I had to meet someone the other night and we had agreed over the phone that I would come along to Paco’s Bar for a chat. Parking in Spain is never easy: the rare parking spaces are filled with any number of items and reasons which will keep you away – unless of course, you ignore them. Parking spaces here have rubbish bins, bell-shaped metal bottle banks, trees, traffic signs, rubble, skips, tables and chairs, elevated wooden bar terraces, disabled parking, old broken cars, some bastard motorcycle taking up a whole space and, of course, everybody else’s cars. So driving in Spain usually involves a fair amount of walking.
Paco’s Bar has one of those wooden terraces outside, which illegally takes up at least four parking spaces, but no one seems to mind much, certainly not his brother Pedro, the mayor. I arrived, slightly out of breath, and walked across the empty terrace and into the bar. Which was full. Full!
There was a football game on the television and what looked like another football game just about to kick off on another TV. My friend was at a table, wedged in with other fans: he gave me a brief wave before returning to the game. I shoved my way to the bar and caught one of Paco’s Romanian girls. ‘Un tercio’, I shouted over the din. A bottle of Beer.
‘Who’s playing?’ I asked somebody.
‘Real Madrid against Tenerife’ he said.
I pushed my way outside again and sat on the lonely wooden terrace to watch the cars go by looking, no doubt, for a parking space. The sound of the football came through the door, with the odd shout and cheer as something happened. Perhaps my friend would mosey out at half-time and we could discuss our business.
I’ve never cared for football, either playing it or watching it. The game is too intense for my liking, and when the bars put up a big screen, the players become the same size as the viewers. It’s hardly conducive to a quiet gargle when there are sweaty people in green or red and white stripes tearing past you shouting ‘mine’.

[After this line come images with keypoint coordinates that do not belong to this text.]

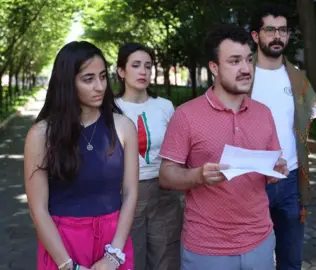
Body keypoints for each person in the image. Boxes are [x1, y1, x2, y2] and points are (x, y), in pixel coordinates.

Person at [158, 24, 289, 270]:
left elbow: (273, 164)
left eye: (249, 60)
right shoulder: (186, 115)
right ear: (214, 68)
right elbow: (166, 176)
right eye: (235, 61)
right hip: (206, 248)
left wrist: (276, 171)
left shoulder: (263, 113)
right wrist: (198, 175)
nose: (246, 69)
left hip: (259, 241)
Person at [24, 41, 138, 270]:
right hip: (62, 244)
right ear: (67, 83)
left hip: (114, 241)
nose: (100, 86)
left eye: (103, 76)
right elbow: (38, 209)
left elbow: (130, 192)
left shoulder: (123, 126)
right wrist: (68, 265)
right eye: (88, 79)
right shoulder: (41, 134)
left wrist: (114, 255)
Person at [249, 3, 316, 269]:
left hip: (290, 182)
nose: (277, 36)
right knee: (253, 258)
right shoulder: (242, 77)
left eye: (283, 30)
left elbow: (306, 127)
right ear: (256, 36)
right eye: (270, 29)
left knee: (291, 260)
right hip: (251, 180)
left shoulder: (299, 80)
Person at [115, 43, 182, 270]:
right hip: (125, 195)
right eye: (135, 65)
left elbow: (179, 150)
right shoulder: (110, 109)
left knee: (166, 260)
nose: (143, 71)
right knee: (131, 259)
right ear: (121, 71)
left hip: (165, 193)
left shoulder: (165, 106)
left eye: (148, 66)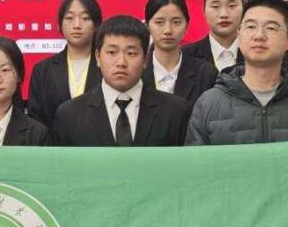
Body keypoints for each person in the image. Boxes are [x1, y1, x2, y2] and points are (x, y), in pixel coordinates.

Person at [186, 0, 288, 145]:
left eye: (271, 28)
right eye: (251, 26)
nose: (259, 35)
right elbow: (195, 161)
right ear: (239, 36)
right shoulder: (208, 103)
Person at [51, 15, 187, 147]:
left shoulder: (175, 111)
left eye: (131, 53)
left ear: (145, 59)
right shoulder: (70, 114)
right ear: (97, 57)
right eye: (112, 52)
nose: (121, 62)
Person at [27, 0, 103, 128]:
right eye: (69, 18)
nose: (77, 25)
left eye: (85, 18)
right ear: (60, 25)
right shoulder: (43, 70)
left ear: (96, 25)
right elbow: (36, 119)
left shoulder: (107, 66)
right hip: (54, 140)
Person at [141, 0, 218, 112]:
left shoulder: (206, 74)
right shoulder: (136, 72)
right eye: (159, 22)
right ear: (147, 26)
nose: (168, 30)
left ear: (186, 26)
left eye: (176, 22)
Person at [182, 0, 245, 72]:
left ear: (244, 8)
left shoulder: (257, 52)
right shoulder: (185, 56)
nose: (224, 14)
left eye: (232, 6)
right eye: (215, 6)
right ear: (204, 10)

And then, once the game is over, almost all of its pleasure evaporates. Fans want to see another, but have no interest in what went before, short of a lingering memory of the final score. ‘Who won’, I ask automatically, over and over again.
They say that soccer is one of the few endeavors in life that one can become an expert in a short time. I mean, just watch a couple of matches and listen to the knowledgeable commentators droning on. I sometimes dwell on this as some fellow at my side enthuses throatily about the current game on the telly which I am determined to ignore. ‘Kill the ref.’ is my stock answer, which almost always works.

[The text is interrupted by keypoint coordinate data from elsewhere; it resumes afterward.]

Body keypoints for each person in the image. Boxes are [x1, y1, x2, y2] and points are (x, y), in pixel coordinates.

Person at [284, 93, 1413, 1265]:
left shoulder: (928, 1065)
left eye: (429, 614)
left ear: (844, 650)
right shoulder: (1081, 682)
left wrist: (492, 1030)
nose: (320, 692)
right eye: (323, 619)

If I’m still there after an hour, God forbid, then ‘Which ones are the whites?’ can be a satisfying question to the inevitable chain-smoker squeezed in next to me.
There are bars which only cater to these beer-sportsmen. One on the beach has six different household TVs with, presumably, six different sporting events going on at the same time. Who needs to talk about anything else? A new one in the ‘town next door’, called the Sportsbar, has a large screen with a football-green pitch and people rushing about, visible from the door. I hope they do well.
My suggestion for those who like a quiet drink and don’t wish to be pushed in the back by some cretin shouting either ‘goal’ or indeed ‘gol’, is to come along to my new saloon. It’s a ‘Weather Bar’. We show nice and peaceful weather forecasts on the television with the sound turned off. On the wall we have autographed pictures of José Antonio Maldonado, the iconic Spanish weather man who always faces the map and talks to the viewers over his shoulder, of Francis, who has a house locally, of Hazel, Joe and the Black lady with the oversized heels.
It’s a peaceful atmosphere in my ‘Weather Bar’ and I sell a lot of ‘pink gin’. The advantages are, I hope, clear. In the sports bar up the road, they watch their football and they all go home with a headache. In my place, where the entertainment is just as ephemeral (‘did you see the weather forecast last Friday – hell of a thing. When Francis pointed at Spain on his map, I almost fainted’), where the language is slightly technical, yet full of those comforting clichés so beloved by meteorologists everywhere (‘should lift by the afternoon’, ‘somewhere over the Alps, a cup of tea is brewing’ and ‘looks nice down there in Spain’), and where the very greetings themselves are weather-related: ‘Nice day today, might rain later’. Now that’s the kind of bar which does a good round-the-clock trade and you can drink without worry.
‘Just popping down to the Weather Bar, Darling, don’t wait up’. How could anyone possibly be upset by that?
Best of all, you’ll even know whether to bring an umbrella when you return tomorrow.